Dostarczony fragment:
--*--

Łączna liczba wyświetleń

czwartek, 18 listopada 2021

BYT INTEGRALNY


 Kiedyś myśleliśmy, że ciałem steruje dusza, dziś - pomijając sferę religijną - rolę tę przypisujemy mózgowi. Jest to oczywiście cenne uproszczenie, gdyż podstawowym zadaniem mózgu jest przetwarzanie informacji, nie tylko żeby zarządzać zachowaniem, ale również homeostazą. Przez cały czas mózg dokonuje skomplikowanych obliczeń i wydaje instrukcje wszystkim naszym organom. Jest on jednak integralną częścią zarządzanego przez siebie ciała i w równym stopniu jest przez nie kształtowany. Ciało jest wielkim filtrem sygnałów wchodzących i wychodzących, zasadniczo wpływającym na mózgowe doświadczenia i aktywność.

Dajmy na to uszy. Małżowina uszna, odpowiedzialna za pobieranie bodźców akustycznych ze środowiska, ma - podobnie jak linie papilarne - swój niepowtarzalny kształt, czyniący ją unikalnym osobniczym identyfikatorem. Możecie sądzić, że nie ma to żadnego znaczenia, bo przecież słyszymy te same dźwięki. Ale kształt ucha wpływa na pracę mózgu. Wypukłości i zagłębienia ucha zewnętrznego filtrują dźwięki, zanim te dotrą do błony bębenkowej i zostaną przełożone na serie impulsów elektrycznych interpretowanych przez mózg jako dźwięki właśnie. W trakcie naszego życia - od dzieciństwa do starości - kształt naszych uszu się jednak zmienia, więc mózg musi się do niego odpowiednio dostrajać.

Dostarczając mózgowi odpowiednich bodźców uczymy go wychwytywania specyficznych wzorców i dopiero z takich "wzorów percepcyjnych" składa on reprezentacje rzeczywistości. Doskonale obrazuje to zjawisko tak zwanej substytucji sensorycznej. Już w latach osiemdziesiątych ubiegłego stulecia Paul Bach-y-Rita założył, iż za brakiem zdolności widzenia stoi na ogół brak transmisji sygnałów z siatkówki do oka, więc możliwe byłoby nauczenie mózgu przetwarzania innych sygnałów (na przykład dotykowych czy słuchowych) do konstruowania percepcji wzrokowej. Pobrane przez kamerę informacje wizualne można przetwarzać na impulsy elektromagnetyczne kilkusetpikselowej matrycy umieszczonej na języku pacjenta, który z czasem nauczy się przekładać je na reprezentacje wzrokowe!!! Podobnie można tłumaczyć obraz na zbiór dźwięków odtwarzanych w słuchawkach...

--*--

Zawartość zbioru danych:
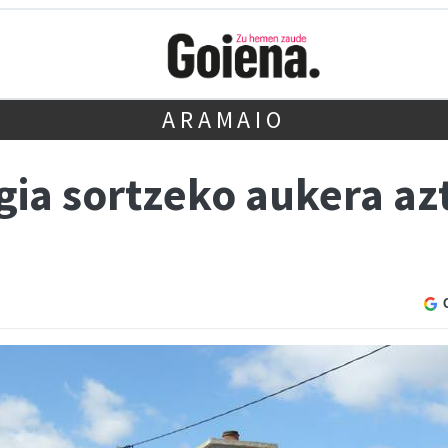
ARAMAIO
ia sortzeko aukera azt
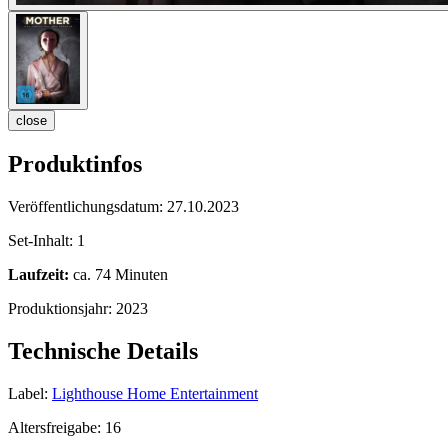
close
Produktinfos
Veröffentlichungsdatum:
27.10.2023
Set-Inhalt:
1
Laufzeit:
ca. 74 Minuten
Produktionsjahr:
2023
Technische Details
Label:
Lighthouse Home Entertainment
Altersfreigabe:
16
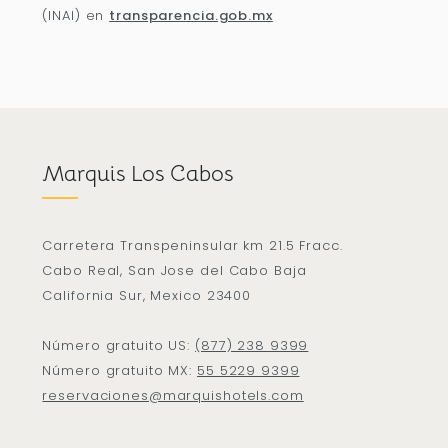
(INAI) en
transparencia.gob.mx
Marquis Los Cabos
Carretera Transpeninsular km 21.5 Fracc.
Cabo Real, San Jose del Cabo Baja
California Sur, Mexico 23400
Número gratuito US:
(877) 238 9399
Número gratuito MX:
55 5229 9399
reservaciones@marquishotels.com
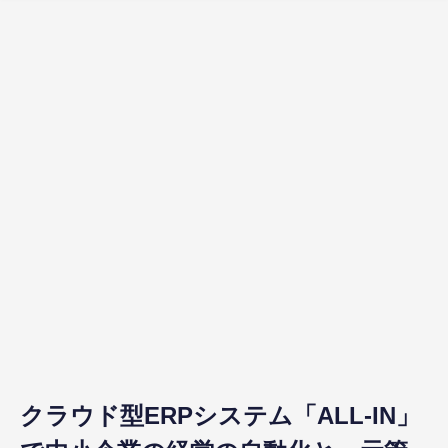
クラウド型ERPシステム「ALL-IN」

--*--

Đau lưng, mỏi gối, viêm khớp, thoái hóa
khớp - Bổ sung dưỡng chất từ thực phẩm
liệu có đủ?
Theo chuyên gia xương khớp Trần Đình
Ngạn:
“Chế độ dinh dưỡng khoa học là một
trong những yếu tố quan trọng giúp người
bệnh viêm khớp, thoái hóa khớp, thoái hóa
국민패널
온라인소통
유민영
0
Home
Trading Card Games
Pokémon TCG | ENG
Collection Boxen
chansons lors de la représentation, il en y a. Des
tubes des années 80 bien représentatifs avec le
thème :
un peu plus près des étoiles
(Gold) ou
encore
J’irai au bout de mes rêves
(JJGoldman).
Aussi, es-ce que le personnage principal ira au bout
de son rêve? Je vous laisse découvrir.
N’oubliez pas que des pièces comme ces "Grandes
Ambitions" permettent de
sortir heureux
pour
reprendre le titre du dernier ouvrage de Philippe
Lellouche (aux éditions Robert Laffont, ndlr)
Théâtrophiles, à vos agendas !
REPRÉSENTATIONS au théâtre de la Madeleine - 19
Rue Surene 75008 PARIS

--*--

Treść zadania:
Gdzie według dostarczonego fragmentu umieszcza się kilkusetpikselową matrycę, na której impulsy odwzorowują informacje wizualne pobrane przez kamerę? Wiersze stanowią materiał odrębny od dostarczonego fragmentu.

Oczekiwana odpowiedź:
Na języku pacjenta.